→ **所给文本**
▬▬▬

将stream接收到的数据都存到了messagetext中,那数据是如何写到文件中去的并且是线程安全的呢?



这些逻辑都是在LogMessage的析构函数中,看精简代码:

LogMessage::~LogMessage() {
Flush();// 主要功能在Flush函数中
if (data_ == static_cast<void*>(&thread_msg_data)) {
data_->~LogMessageData();
thread_data_available = true;
}
else {
delete allocated_;
}
}

Flush函数精简:

void LogMessage::Flush() {
{
MutexLock l(&log_mutex);// 注意,这里使用了全局log锁,所以写操作等等都是线程安全的,即没有出现日志错乱现象
(this->*(data_->send_method_))(); // 这里的send_method_可以从上面Init函数中看见其实就是使用SendToLog()
++num_messages_[static_cast<int>(data_->severity_)];
}
}

SendToLog函数精简:

void LogMessage::SendToLog() {
// LogDestination类中有好多静态函数,LogToAllLogfiles和MaybeLogToStderr是两个常用的函数,一个写到文件中,一个写到输出流中, data->severity_这里指的是log级别,即INFO、WARNING或者ERROR等
LogDestination::LogToAllLogfiles(data_->severity_, data_->timestamp_,
data_->message_text_,
data_->num_chars_to_log_);
LogDestination::MaybeLogToStderr(data_->severity_, data_->message_text_,
data_->num_chars_to_log_);
}

LogDestination::LogToAllLogfiles函数精简:

inline void LogDestination::LogToAllLogfiles(LogSeverity severity,
time_t timestamp,
const char* message,
size_t len) {
if ( FLAGS_logtostderr ) { // global flag: never log to file
ColoredWriteToStderr(severity, message, len);
} else {
// 看这里,glog会把高级别的log也会写在低级别的log文件中,即ERROR的log也会出现在INFO的log文件中
for (int i = severity; i >= 0; --i)
LogDestination::MaybeLogToLogfile(i, timestamp, message, len);
}
}

LogDestination::MaybeLogToLogfile函数精简:

inline void LogDestination::MaybeLogToLogfile(LogSeverity severity,
time_t timestamp,
const char* message,
size_t len) {
const bool should_flush = severity > FLAGS_logbuflevel;
// 这里每个log level都会有一个LogDestination的对象指针
LogDestination* destination = log_destination(severity);
// Write就是写文件操作
destination->logger_->Write(should_flush, timestamp, message, len);
}

glog中日志写到文件中是什么时候Flush到磁盘中的呢?



看下destination->logger_->Write函数精简实现:

void LogFileObject::Write(bool force_flush,
time_t timestamp,
const char* message,
int message_len) {
MutexLock l(&lock_);
// We don't log if the base_name_ is "" (which means "don't write")
if (base_filename_selected_ && base_filename_.empty()) {
return;
}
// If there's no destination file, make one before outputting
// 没有创建文件那就创建一个文件,文件名中包含时间进程号等信息
if (file_ == NULL) {
// Try to rollover the log file every 32 log messages. The only time
// this could matter would be when we have trouble creating the log
// file. If that happens, we'll lose lots of log messages, of course!

▬▬▬

→ **原始记录**
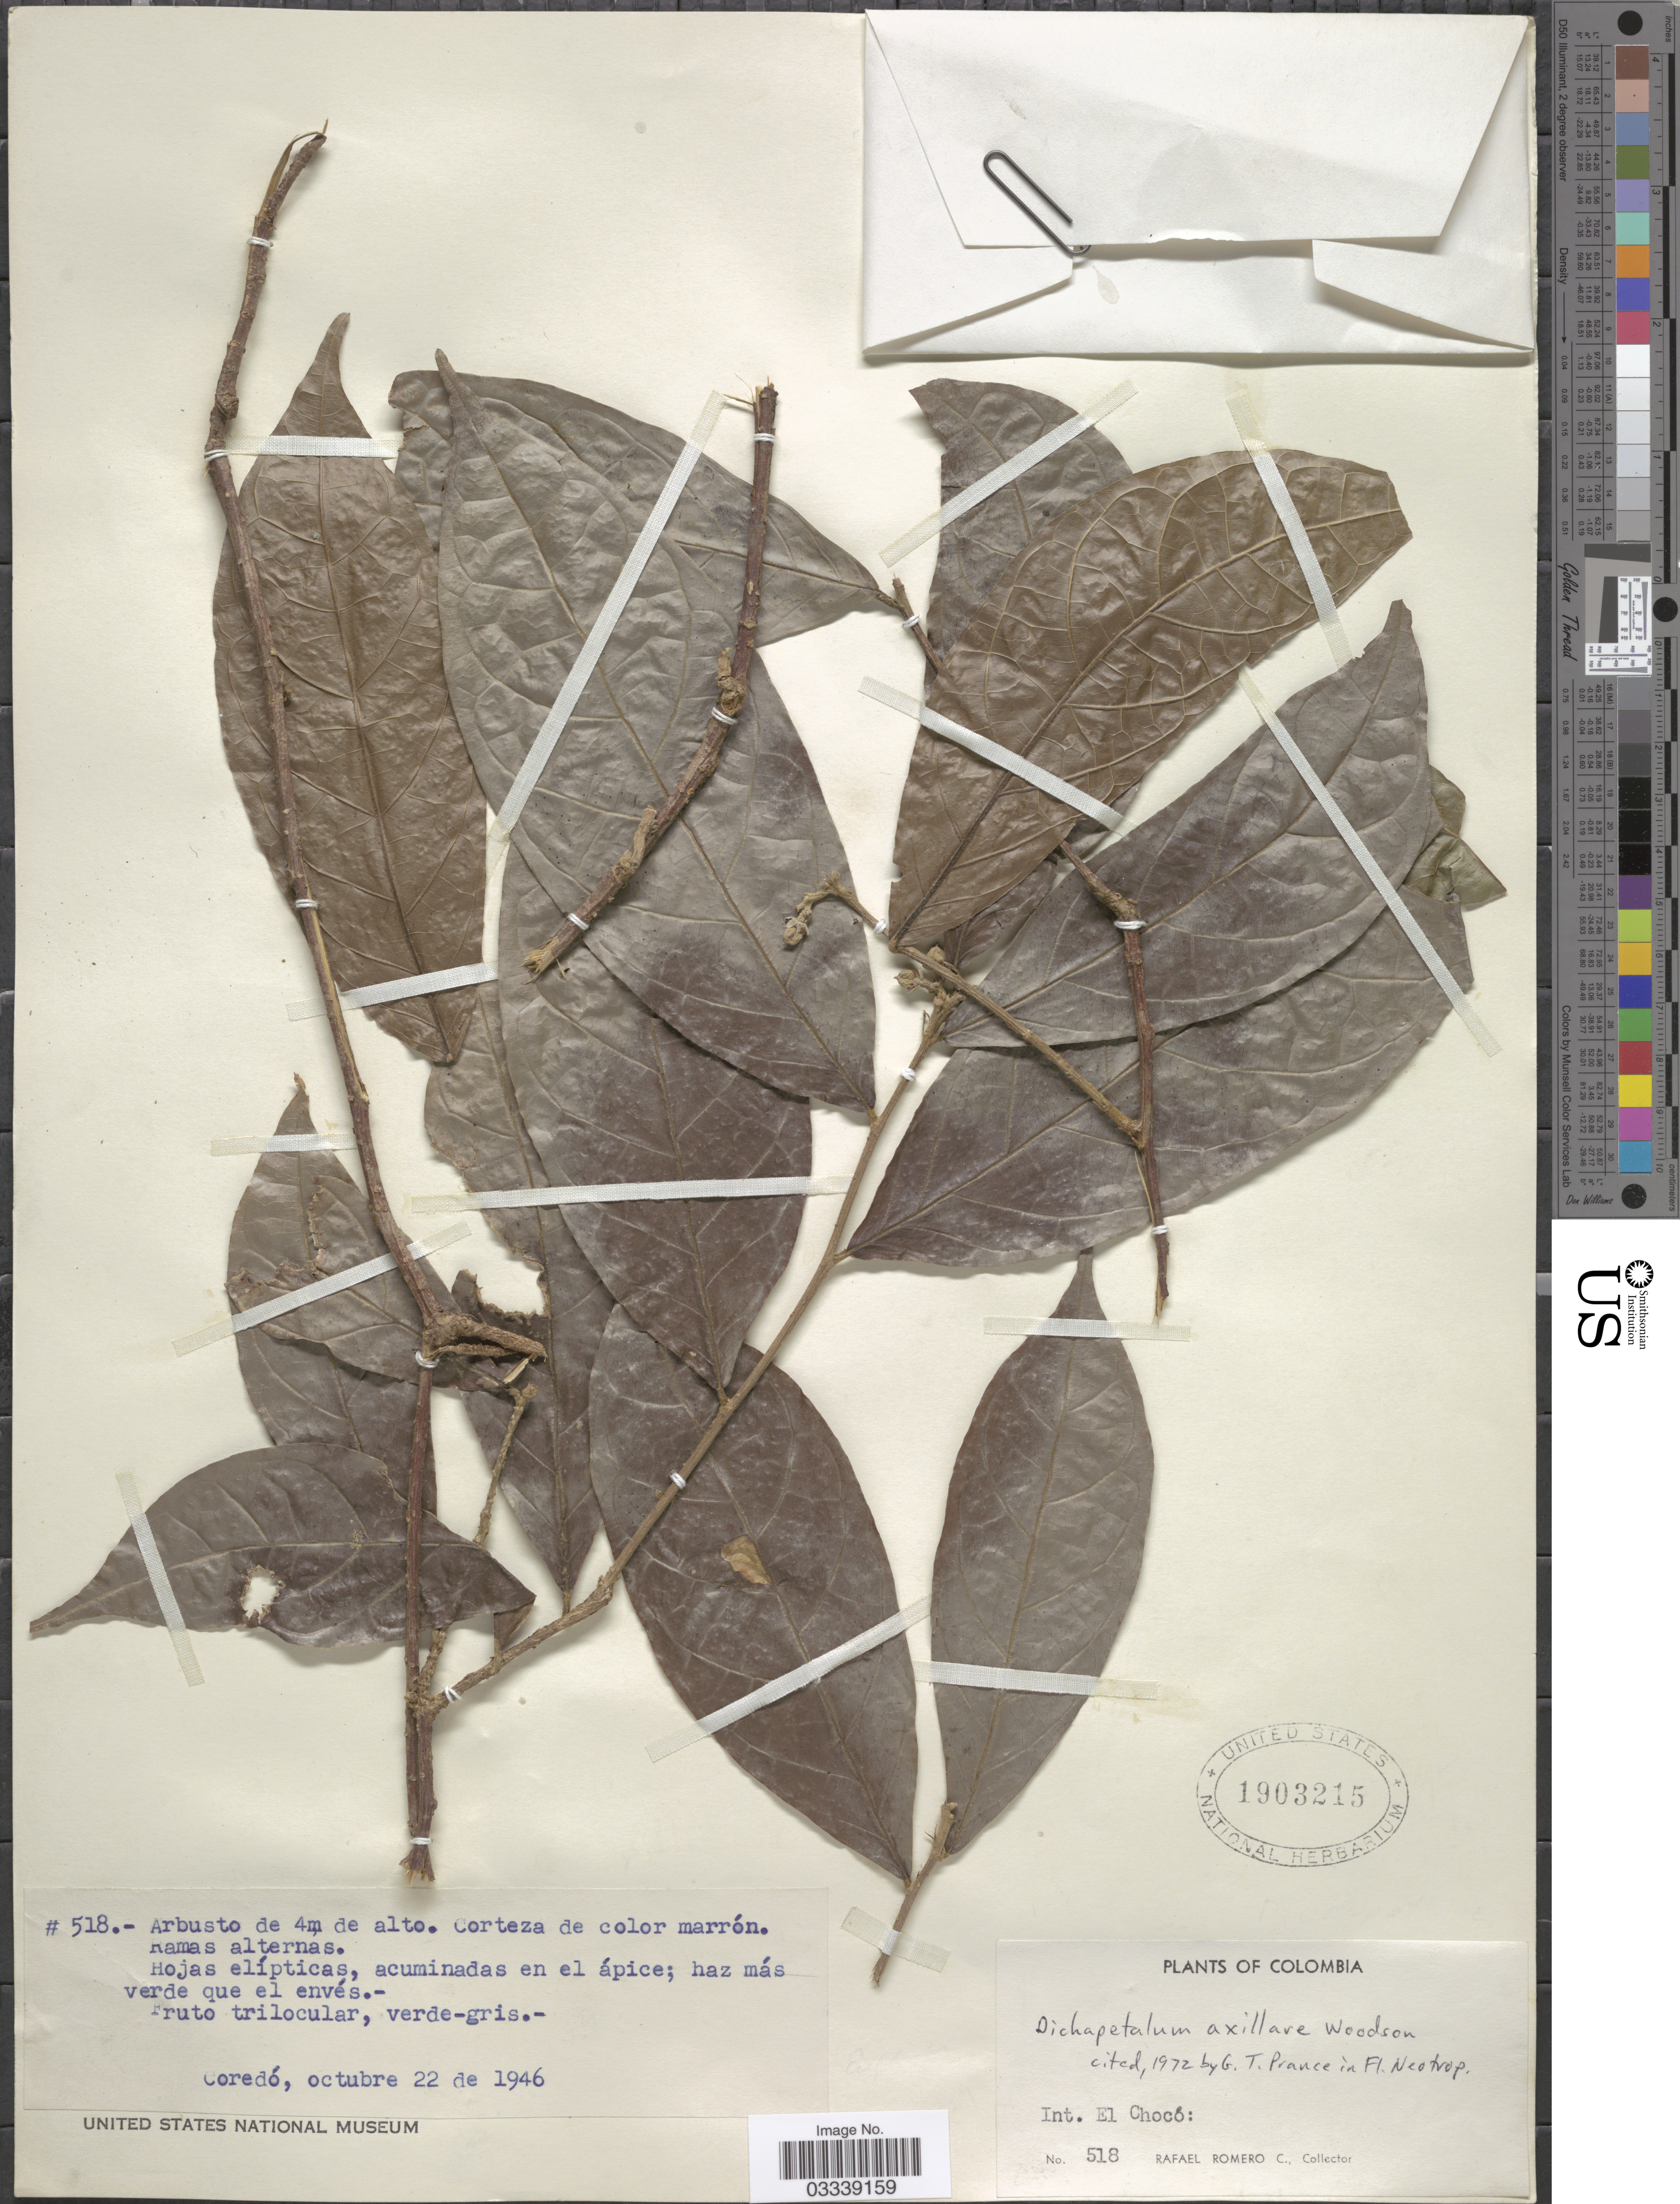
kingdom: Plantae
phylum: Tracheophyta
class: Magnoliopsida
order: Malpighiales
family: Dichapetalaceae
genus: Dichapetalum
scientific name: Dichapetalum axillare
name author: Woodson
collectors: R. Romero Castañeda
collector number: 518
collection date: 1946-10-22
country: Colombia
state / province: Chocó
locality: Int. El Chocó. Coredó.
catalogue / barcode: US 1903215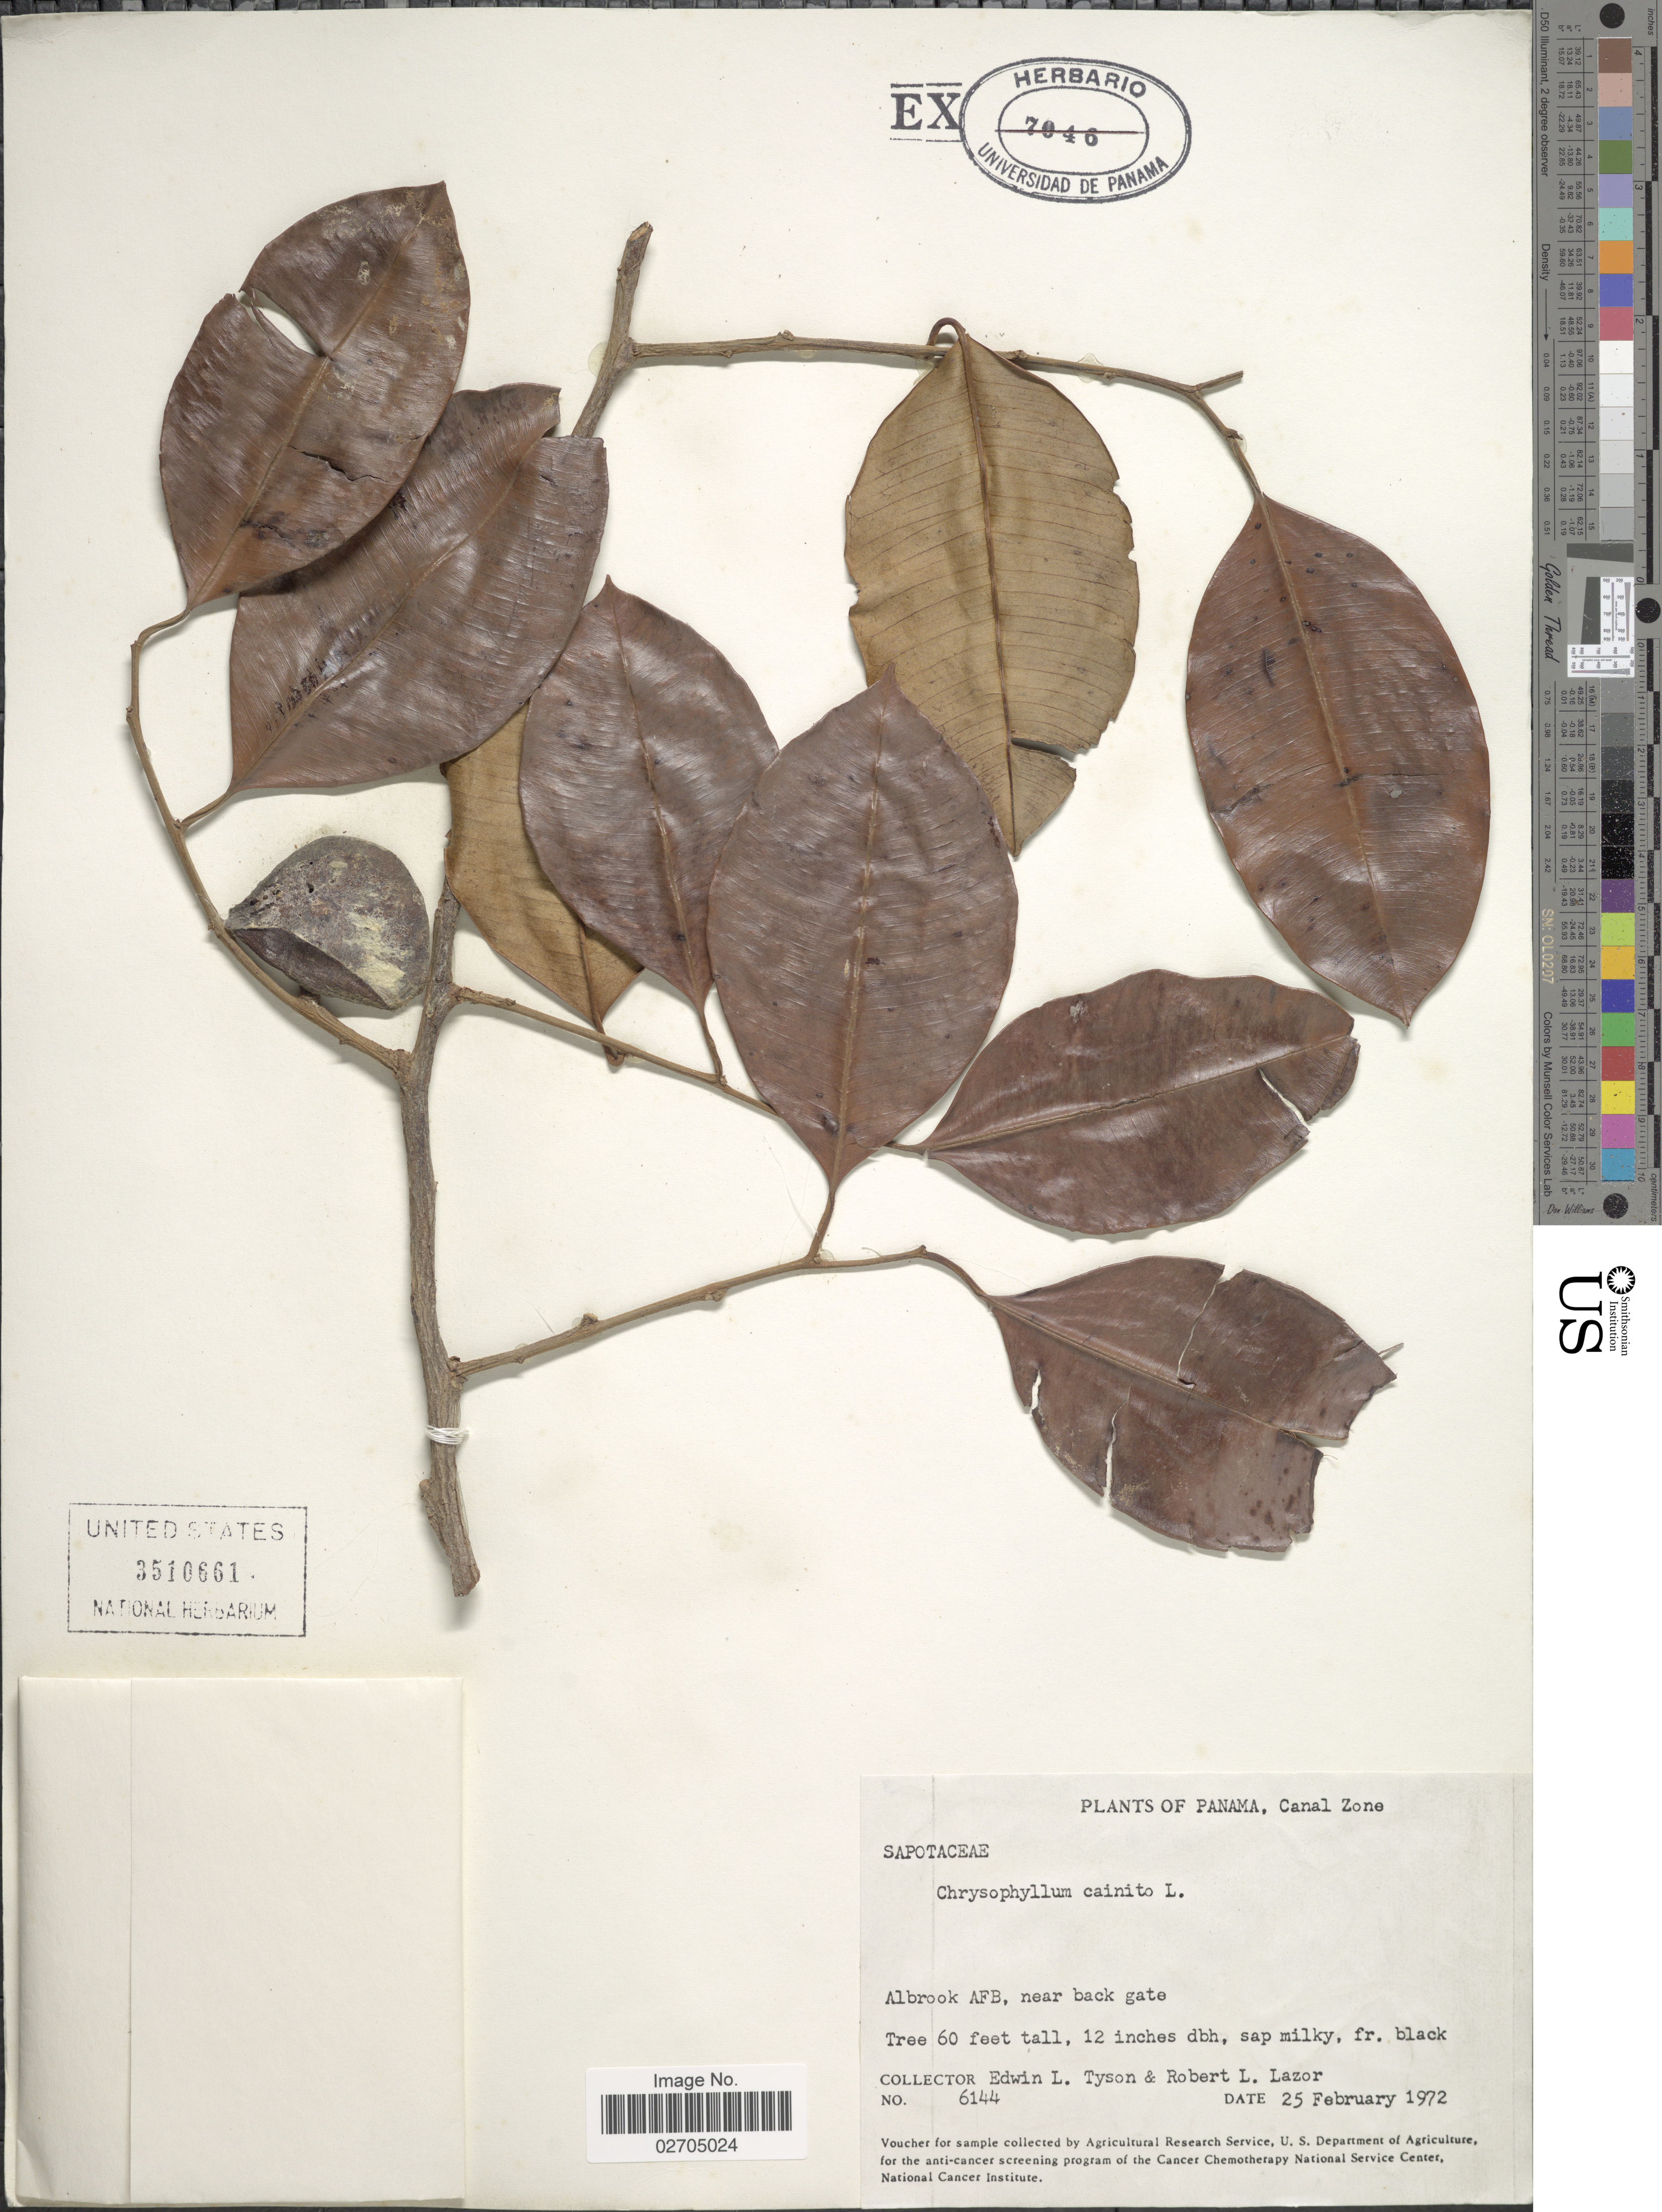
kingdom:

▬▬▬

→ **任务指令**
(1) 输出 glog 日志写入源码解析中从“inline void LogDestination::LogToAllLogfiles(LogSeverity”到“severity; i >= 0; --i)”的文字,一字不改。
(2) 接着 glog 日志写入源码解析的末尾,写出下一部分。

→ **参考答案**
(1)
inline void LogDestination::LogToAllLogfiles(LogSeverity severity,
time_t timestamp,
const char* message,
size_t len) {
if ( FLAGS_logtostderr ) { // global flag: never log to file
ColoredWriteToStderr(severity, message, len);
} else {
// 看这里,glog会把高级别的log也会写在低级别的log文件中,即ERROR的log也会出现在INFO的log文件中
for (int i = severity; i >= 0; --i)

(2)
if (++rollover_attempt_ != kRolloverAttemptFrequency) return;
rollover_attempt_ = 0;
struct ::tm tm_time;
localtime_r(&timestamp, &tm_time);
// The logfile's filename will have the date/time & pid in it
ostringstream time_pid_stream;
time_pid_stream.fill('0');
time_pid_stream << 1900+tm_time.tm_year
<< setw(2) << 1+tm_time.tm_mon
<< setw(2) << tm_time.tm_mday
<< '-'
<< setw(2) << tm_time.tm_hour
<< setw(2) << tm_time.tm_min
<< setw(2) << tm_time.tm_sec
<< '.'
<< GetMainThreadPid();
const string& time_pid_string = time_pid_stream.str();
if (!CreateLogfile(time_pid_string)) {
perror("Could not create log file");
fprintf(stderr, "COULD NOT CREATE LOGFILE '%s'!\n",
time_pid_string.c_str());
return;
}
// 在文件的最开头写入log创建的相应信息
// Write a header message into the log file
ostringstream file_header_stream;
file_header_stream.fill('0');
file_header_stream << "Log file created at: "
<< 1900+tm_time.tm_year << '/'
<< setw(2) << 1+tm_time.tm_mon << '/'
<< setw(2) << tm_time.tm_mday
<< ' '
<< setw(2) << tm_time.tm_hour << ':'
<< setw(2) << tm_time.tm_min << ':'
<< setw(2) << tm_time.tm_sec << '\n'
<< "Running on machine: "
<< LogDestination::hostname() << '\n'
<< "Log line format: [IWEF]mmdd hh:mm:ss.uuuuuu "
<< "threadid file:line] msg" << '\n';
const string& file_header_string = file_header_stream.str();
const int header_len = file_header_string.size();
fwrite(file_header_string.data(), 1, header_len, file_);
file_length_ += header_len;
bytes_since_flush_ += header_len;
}
// Write to LOG file
if ( !stop_writing ) {
// fwrite() doesn't return an error when the disk is full, for
// messages that are less than 4096 bytes. When the disk is full,
// it returns the message length for messages that are less than
// 4096 bytes. fwrite() returns 4096 for message lengths that are
// greater than 4096, thereby indicating an error.
errno = 0;
// 开始把数据写到log文件中
fwrite(message, 1, message_len, file_);
if ( FLAGS_stop_logging_if_full_disk &&
errno == ENOSPC ) { // disk full, stop writing to disk
stop_writing = true; // until the disk is
return;
} else {
file_length_ += message_len;
bytes_since_flush_ += message_len;
}
} else {
if ( CycleClock_Now() >= next_flush_time_ )
stop_writing = false; // check to see if disk has free space.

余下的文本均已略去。